Lauchpad Construction


The lauchpad is made of one PVC tube that goes into the rocket, plus one wider tube around the first one that is part of the release mechanism and holds the rocket while on the tube. Three screws placed on the grey tube at 120° from each other hold the white tube in the middle of the grey one.


An O-ring is placed on the thinner tube so that the neck of the bottle will go just around it.

Release mechanism


The release mechanism relies on the wide ring just below the bottle's neck. Once on place on the tube, a metal pin will go around the neck and above the ring, preventing the bottle from taking off. The closeups will show the ring, just visible through the slot in the grey tube.

Release_pin_and_bottle Release_pin_and_bottle_closeup Release_pin_closeup


A rope connected to the pin allows to pull it from a safe distance. The rope is attached to the pole so that the pin doesn't jump to the face of the person pulling it (it hurts).

Currently, the release mechanism is not very reliable, it gets jammed from time to time and the rocket doesn't take off vertically. Also, the seal around the launch tube is not tight enough, there is some amount of leaking.


The other end of the thinner tube is connected to the air compressor. Getting a tight enough connection here was not easy, but after several attempts we found one combination of rubber hoses and collars that works. More or less. It sometimes pops off.

Material shown:
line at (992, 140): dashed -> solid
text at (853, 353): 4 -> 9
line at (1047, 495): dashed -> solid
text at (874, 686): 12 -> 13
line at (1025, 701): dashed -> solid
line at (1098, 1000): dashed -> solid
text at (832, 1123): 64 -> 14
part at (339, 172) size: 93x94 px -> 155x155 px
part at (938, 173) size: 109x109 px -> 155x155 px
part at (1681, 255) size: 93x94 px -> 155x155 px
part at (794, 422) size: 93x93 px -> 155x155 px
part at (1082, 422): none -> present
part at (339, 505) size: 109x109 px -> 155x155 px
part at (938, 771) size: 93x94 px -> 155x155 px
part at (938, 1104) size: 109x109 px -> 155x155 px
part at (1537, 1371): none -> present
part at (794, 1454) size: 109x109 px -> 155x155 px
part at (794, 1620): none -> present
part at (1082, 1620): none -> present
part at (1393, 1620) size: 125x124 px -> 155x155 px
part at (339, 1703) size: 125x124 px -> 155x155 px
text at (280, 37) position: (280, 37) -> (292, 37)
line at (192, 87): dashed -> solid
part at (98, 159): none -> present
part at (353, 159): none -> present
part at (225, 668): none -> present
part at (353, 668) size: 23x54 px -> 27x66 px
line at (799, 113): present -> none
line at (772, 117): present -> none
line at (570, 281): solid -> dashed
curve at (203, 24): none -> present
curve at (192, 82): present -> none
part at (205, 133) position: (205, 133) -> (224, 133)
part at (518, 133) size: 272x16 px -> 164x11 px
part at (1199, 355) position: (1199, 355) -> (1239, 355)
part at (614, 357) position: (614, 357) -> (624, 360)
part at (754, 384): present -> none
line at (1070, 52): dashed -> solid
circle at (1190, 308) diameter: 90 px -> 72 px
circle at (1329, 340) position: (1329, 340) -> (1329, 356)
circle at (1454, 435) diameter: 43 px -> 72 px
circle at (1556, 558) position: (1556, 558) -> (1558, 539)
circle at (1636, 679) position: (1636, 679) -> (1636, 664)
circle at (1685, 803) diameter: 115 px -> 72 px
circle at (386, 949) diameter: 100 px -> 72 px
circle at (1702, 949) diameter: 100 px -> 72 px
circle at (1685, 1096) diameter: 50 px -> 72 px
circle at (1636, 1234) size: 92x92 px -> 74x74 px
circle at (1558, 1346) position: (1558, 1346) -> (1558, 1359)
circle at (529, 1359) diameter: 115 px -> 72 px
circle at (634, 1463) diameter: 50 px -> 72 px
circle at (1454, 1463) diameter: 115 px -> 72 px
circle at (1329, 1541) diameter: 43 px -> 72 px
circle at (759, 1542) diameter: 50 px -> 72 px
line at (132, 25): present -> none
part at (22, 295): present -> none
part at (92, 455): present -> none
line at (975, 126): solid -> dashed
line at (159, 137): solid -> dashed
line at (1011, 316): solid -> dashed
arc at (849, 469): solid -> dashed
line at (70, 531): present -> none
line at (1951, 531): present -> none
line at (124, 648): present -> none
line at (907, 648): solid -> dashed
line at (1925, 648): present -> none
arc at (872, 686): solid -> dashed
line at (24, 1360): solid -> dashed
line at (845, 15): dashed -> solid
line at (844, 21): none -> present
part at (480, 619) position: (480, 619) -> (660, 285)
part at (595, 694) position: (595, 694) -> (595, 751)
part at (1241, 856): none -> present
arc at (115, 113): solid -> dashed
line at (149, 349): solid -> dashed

Work instructions:
Reproduce the launchpad write-up from "An O-ring is" up to and including "the grey tube.". The rows aren't needed here.

Response area:
An O-ring is placed on the thinner tube so that the neck of the bottle will go just around it.

Release mechanism


The release mechanism relies on the wide ring just below the bottle's neck. Once on place on the tube, a metal pin will go around the neck and above the ring, preventing the bottle from taking off. The closeups will show the ring, just visible through the slot in the grey tube.